In the 1970s I met Bert Greene, food columnist for the Daily News, proprietor of The Store at Amagansett and creator of the best Paella Valenciana I have ever had. Every time I come upon a paella recipe I compare it to Bert’s and it invariably falls short.  First of all, unlike El Faro’s, each seafood ingredient and chicken is seasoned and cooked separately so that they retain their identity.  The dish is composed at the end and gently anointed with a splash of Pernod. You don’t need a paella pan, just a large skillet.

Ingredients:

1  2-lb. lobster

 1 1/2 lbs. raw shrimp

2 dozen small clams

1 quart mussels

2 ½ – 3 lbs. chicken, cut up for frying

1 t oregano

1 branch fresh thyme or ¼ t dried

2 black peppercorns, crushed

2 cloves garlic, peeled and minced

1 ½ t salt

8-10  T extra virgin olive oil

1 t wine vinegar

2 sticks butter

1 ½ cups yellow onions, finely chopped

4 large shallots, finely chopped

1 ½ oz. salt pork, chopped (or bacon)

1 green pepper, cut in strips

1/2 t ground coriander

2 t capers

5 Spanish chorizos, sliced

3 slices ham, ½ inch thick, cut in strips

4 large ripe tomatoes, seeded and chopped

2 T chopped fresh basil

2 1/2 cups raw short grained rice, unwashed

½ t saffron

4 cups chicken broth, boiling

1 white onion, chopped

½ lemon, sliced

Parsley sprigs for poaching broth

1 Turkish bay leaf

2 cups white wine

2 lbs. any white fleshed fish boned and cut up (such as cod or flounder)

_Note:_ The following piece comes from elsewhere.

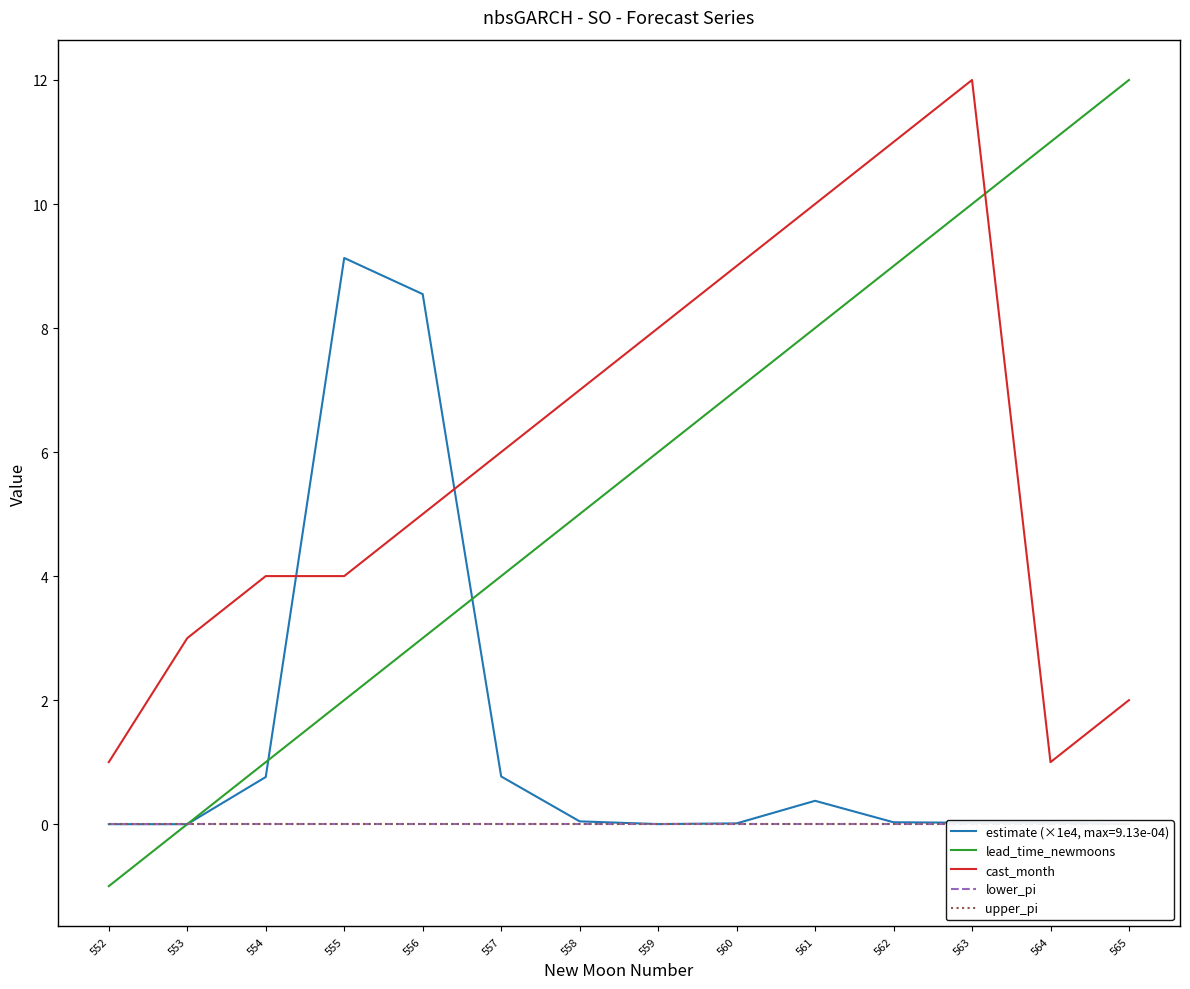

What is the difference between the maximum and minimum values in the cast_month series?

11.0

1 10-oz package of frozen peas, thawed

1 small can Pimientos

1 cup Moroccan black olives, pitted

2 oz. Pernod

Chopped parsley for garnish

Procedure:

Remove meat from lobster.  Break claws and leave the claw meat inside.  Shell and devein the raw shrimp.  Wash and scrub clams and mussels and keep in cold salted water.

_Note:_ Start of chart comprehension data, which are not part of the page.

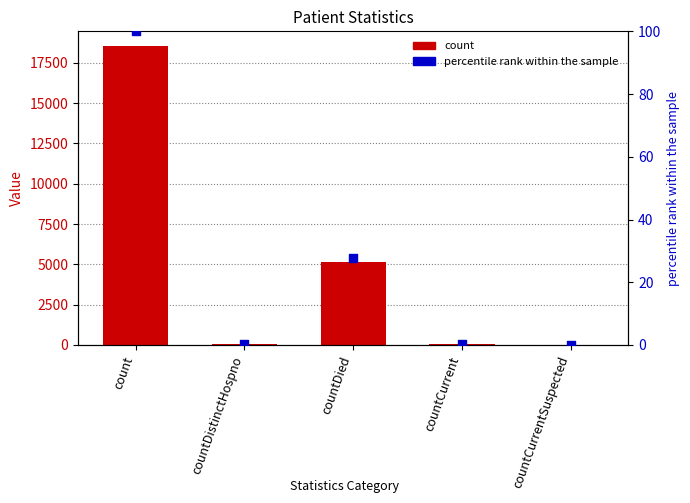

Which series has the largest Y range (max minus min)?

count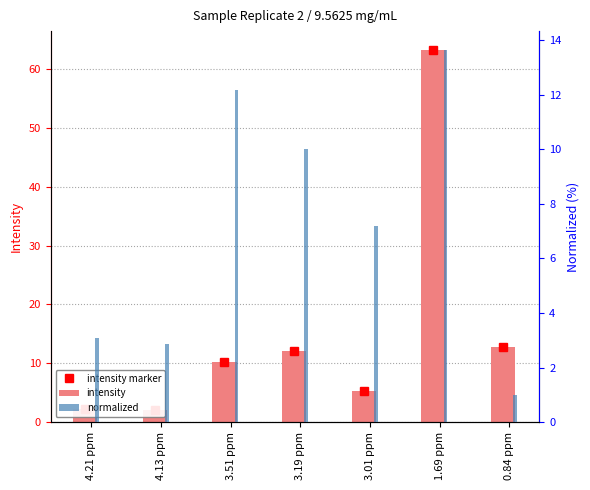

What is the difference between the maximum and minimum values in the intensity marker series?

61.3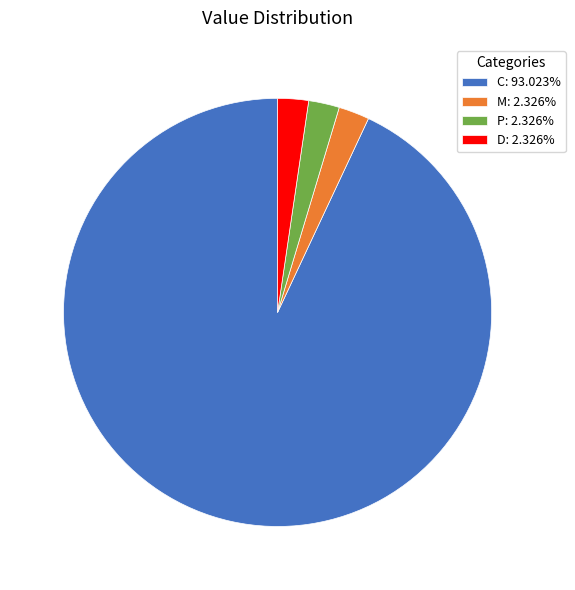

Approximately how many times larger is the value at P: 2.326% compared to D: 2.326%?

1.0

Cut up chicken into medium sized pieces. Combine oregano, thyme, peppercorns, garlic, salt, two tablespoons of oil and vinegar and mash it all together until it becomes a paste. Smear chicken pieces with this and let stand half an hour.

In a large skillet, melt ½ stick of butter and an equal amount of olive oil.  Add ½ of the onion /shallot mixture and cook until golden.  Quickly add chopped salt pork and then the pepper strips.  Stir over medium heat and add the shrimp, coriander and capers.  Cook, stirring steadily until the shrimp turn bright pink in color.  Set ingredients aside in a serving dish and wipe out skillet lightly with a paper towel.

In the same skillet, place cut-up chorizos and sauté until brown.  Add chicken pieces with enough oil and butter to sauté until golden brown on both sides. (This will take about 10 -15  minutes.)  Put in ham strips and stir until they are well coated with sauce.  Add chopped tomatoes and fresh basil and cook for an additional 10 minutes.  Set aside.

In a large kettle, melt a stick of butter.  Sauté the remaining onion/shallot mixture until golden.  Add unwashed rice and crushed saffron and stir until rice becomes first translucent and then almost milky in color.  Add boiling chicken broth.  Stir once, cover and cook over low heat for 20 minutes.

In a s kettle, place cut-up white onion, sliced half lemon, parsley sprigs and bay leaf.  Pour in 1 ½ cups white wine and bring to the simmer.  Add mussels and clams first and then pieces of fish tied up in washed cheesecloth to hold their shape.  Mussels and clams take about 10-15 minutes to steam.  Fish will poach in about 7-8 minutes.

Arrange a bed of rice and garnish it well with chicken pieces, lobster, ham, chorizo and remainder of ingredients in the serving dish.  Imbed the fish pieces and make another layer.  Stuff the clams and mussel shells with rice and arrange over rice.  Decorate with peas, pimientos and olives.

When dish is composed, dip a large piece of washed cheesecloth in white wine and place over the paella.  Sprinkle with Pernod and dot with bits of butter.  Bake the dish in a 350 degree oven for 20 minutes until piping hot.  Remove cheesecloth and garnish with chopped parsley.